-------- Provided entries --------

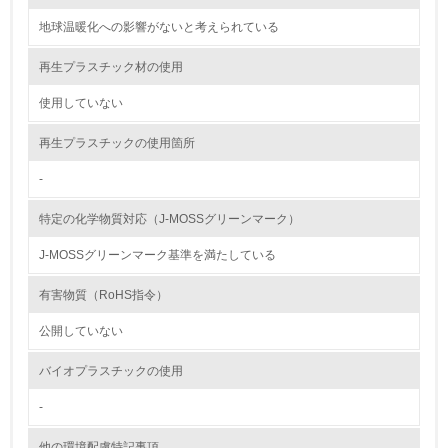
12.
地球温暖化への影響がないと考えられている
<L2> 環境配慮型製品・サービスの製造・販売状況を把握
し、具体的な販売目標や計画を立てている
再生プラスチック材の使用
使用していない
グリーン購入
再生プラスチックの使用箇所
13.
-
<L1> グリーン購入の取り組み方針を有し、グリーン購入
を行っている
特定の化学物質対応（J-MOSSグリーンマーク）
14.
J-MOSSグリーンマーク基準を満たしている
<L2> 購入している製品・サービスの量と種類を把握し、
有害物質（RoHS指令）
具体的な目標や計画を立てている
公開していない
包装・物流
バイオプラスチックの使用
-
非該当（包装・物流を必要とする業務を行っていない）
他の環境配慮特記事項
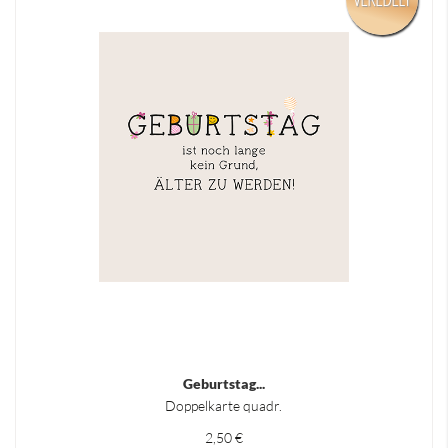
Geburtstag...
Doppelkarte quadr.
2,50 €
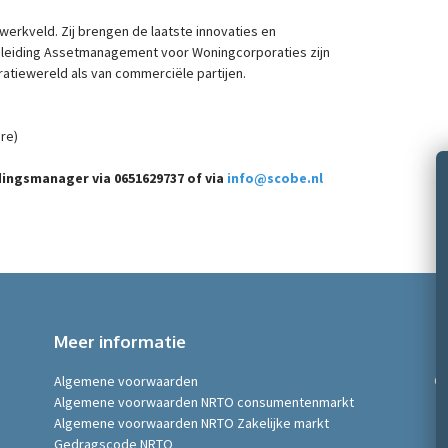
erkveld. Zij brengen de laatste innovaties en
pleiding Assetmanagement voor Woningcorporaties zijn
tiewereld als van commerciële partijen.
re)
ingsmanager via 0651629737 of via
info@scobe.nl
Meer informatie
Algemene voorwaarden
©
Algemene voorwaarden NRTO consumentenmarkt
Algemene voorwaarden NRTO Zakelijke markt
Gedragscode NRTO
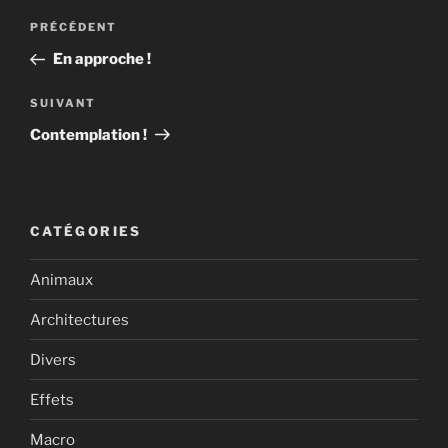
Navigation
Article
PRÉCÉDENT
de
précédent
En approche !
l’article
Article
SUIVANT
suivant
Contemplation !
CATÉGORIES
Animaux
Architectures
Divers
Effets
Macro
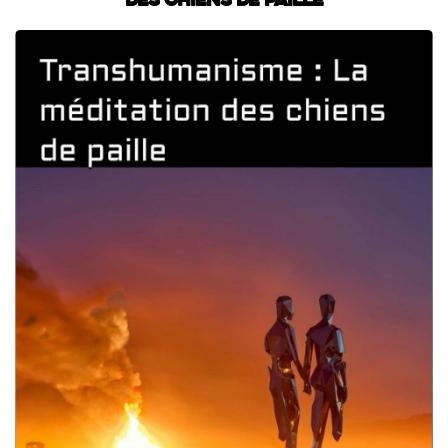
des chiens de paille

--------

What the exercise asks
Which lines above contain the word "voorwaarden"? Report each of them in full.

Solution
Algemene voorwaarden
Algemene voorwaarden NRTO consumentenmarkt
Algemene voorwaarden NRTO Zakelijke markt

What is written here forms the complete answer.